Lygon, who was one of the killed, was an intimate and beloved friend of Mr. Landon, who mourned him deeply and most lovingly looked after his burial and the proper marking of his grave. Death had come too close to all of us far too often, but never quite so close to any one of us as in this instance.
Mr. Gwynne's thoughtful essays on the revolutionised science of war produced a first reply in this number, from an officer competent to discuss the subject. General Sir Henry Colvile wrote with much good humour twitting us for the blundering of our compositors, who had made a botch of the double acrostic he had so kindly sent us some days before. The fact that we were as much to blame as the compositors he managed, with extremely clever wording, to make us feel, though he did not say so. Those compositors!--were ever men so badly served as we were by them? They doubled our work, and though we corrected every error they made they often spoiled our efforts at the last by failing to carry out our corrections. They were so ingenious as to spell struggle "strxxlg," and then to insist that it should appear so in THE FRIEND. They invented the new rank of "branch colonel" to take the place of brigadier-general or lance-corporal, I cannot remember which.
I used to think they made this trouble on purpose, for I knew that some were Dutch and all had been with the Boers before we came.

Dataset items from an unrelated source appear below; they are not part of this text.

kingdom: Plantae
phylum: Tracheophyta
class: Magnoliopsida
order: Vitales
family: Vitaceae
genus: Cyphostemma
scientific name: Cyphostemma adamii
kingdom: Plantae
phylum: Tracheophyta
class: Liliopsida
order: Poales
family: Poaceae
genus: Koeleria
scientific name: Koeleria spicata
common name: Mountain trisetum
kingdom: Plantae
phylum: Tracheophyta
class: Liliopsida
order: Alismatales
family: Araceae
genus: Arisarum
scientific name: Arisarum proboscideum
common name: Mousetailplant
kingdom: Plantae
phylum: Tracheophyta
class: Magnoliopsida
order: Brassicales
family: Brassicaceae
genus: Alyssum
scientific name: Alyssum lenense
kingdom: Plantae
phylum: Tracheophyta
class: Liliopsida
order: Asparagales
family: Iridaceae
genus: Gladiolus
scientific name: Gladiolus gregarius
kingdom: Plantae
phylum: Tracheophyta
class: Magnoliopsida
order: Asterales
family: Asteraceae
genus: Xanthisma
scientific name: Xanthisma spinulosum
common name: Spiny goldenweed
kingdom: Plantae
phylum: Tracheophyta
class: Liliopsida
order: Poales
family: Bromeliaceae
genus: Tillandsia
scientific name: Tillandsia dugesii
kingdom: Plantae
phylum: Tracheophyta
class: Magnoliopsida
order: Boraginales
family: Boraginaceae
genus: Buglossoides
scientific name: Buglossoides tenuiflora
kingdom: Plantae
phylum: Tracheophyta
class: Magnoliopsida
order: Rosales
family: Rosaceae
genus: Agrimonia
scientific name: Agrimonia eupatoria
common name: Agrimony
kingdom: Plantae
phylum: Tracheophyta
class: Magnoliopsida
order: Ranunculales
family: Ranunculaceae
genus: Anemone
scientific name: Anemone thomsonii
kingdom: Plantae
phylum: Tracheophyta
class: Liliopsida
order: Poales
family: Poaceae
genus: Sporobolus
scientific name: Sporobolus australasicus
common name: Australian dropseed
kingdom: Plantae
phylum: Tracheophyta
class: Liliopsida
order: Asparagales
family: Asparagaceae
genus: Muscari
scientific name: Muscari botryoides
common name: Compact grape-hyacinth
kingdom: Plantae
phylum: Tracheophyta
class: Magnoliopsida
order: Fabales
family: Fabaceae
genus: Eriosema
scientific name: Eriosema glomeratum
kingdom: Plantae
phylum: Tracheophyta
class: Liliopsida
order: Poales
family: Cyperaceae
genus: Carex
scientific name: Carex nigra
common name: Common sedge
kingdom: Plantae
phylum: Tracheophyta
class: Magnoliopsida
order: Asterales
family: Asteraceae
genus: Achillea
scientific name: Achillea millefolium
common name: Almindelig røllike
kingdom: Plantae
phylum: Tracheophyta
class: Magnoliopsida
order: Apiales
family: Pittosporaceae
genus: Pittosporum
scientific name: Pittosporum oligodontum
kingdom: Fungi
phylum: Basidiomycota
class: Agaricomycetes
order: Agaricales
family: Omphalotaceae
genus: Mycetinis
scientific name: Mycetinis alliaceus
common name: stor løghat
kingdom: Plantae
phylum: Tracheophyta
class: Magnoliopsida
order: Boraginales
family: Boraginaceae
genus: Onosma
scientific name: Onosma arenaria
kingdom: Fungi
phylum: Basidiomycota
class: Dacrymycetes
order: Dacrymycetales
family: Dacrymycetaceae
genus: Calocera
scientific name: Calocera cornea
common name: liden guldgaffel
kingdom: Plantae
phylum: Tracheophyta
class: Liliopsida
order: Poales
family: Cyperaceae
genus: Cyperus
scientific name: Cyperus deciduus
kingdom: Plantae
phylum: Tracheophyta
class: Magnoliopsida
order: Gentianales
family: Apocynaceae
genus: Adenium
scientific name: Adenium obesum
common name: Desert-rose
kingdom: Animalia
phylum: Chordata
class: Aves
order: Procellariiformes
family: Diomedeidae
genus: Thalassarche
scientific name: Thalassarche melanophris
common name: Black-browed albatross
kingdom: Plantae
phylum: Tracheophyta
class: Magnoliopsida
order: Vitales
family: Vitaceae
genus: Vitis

And when secret pro-Boer circulars and incentives to disorder were found to have been printed in the town, I had a sneaking suspicion that I could guess who were the printers.
We cut the Gordian knot of one of our troubles in this number by reducing the price of THE FRIEND to one penny to men of all ranks alike.
THE FRIEND.
(_Edited by the War Correspondents with Lord Roberts' Force._)
BLOEMFONTEIN, TUESDAY, MARCH 27, 1900.
BY THE EDITORS.
_To Correspondents._--Please do not write on both sides of your letter sheets when you contribute to THE FRIEND.
It's all right to take a kopje on both sides, but you should not send it in on both sides.
Some of the Editors are sufficiently profane already.
CONCERNING ACROSTICS.
BY MAJOR-GENERAL SIR H. E. COLVILE.
SIR,--"We don't hexpect hart and we don't hexpect hacting, but yer might jine yer flats."
It is perhaps too much to expect that the gentleman who sets up the type of THE FRIEND should know the usual structure of a double-acrostic, or that he should trouble himself with such details as my punctuation and spelling; but he might have let my lines continue to scan and retain some germ of meaning; and, even if he did not realise that the _proem_ was intended for verse, he might have let it stand as English prose. His statement that "according to the writer" the answer gives "the most appropriate cognomen," &c., is interesting, as anything must be that falls from his stick. It further reveals a wealth of imagination of which his previous efforts gave us no hint.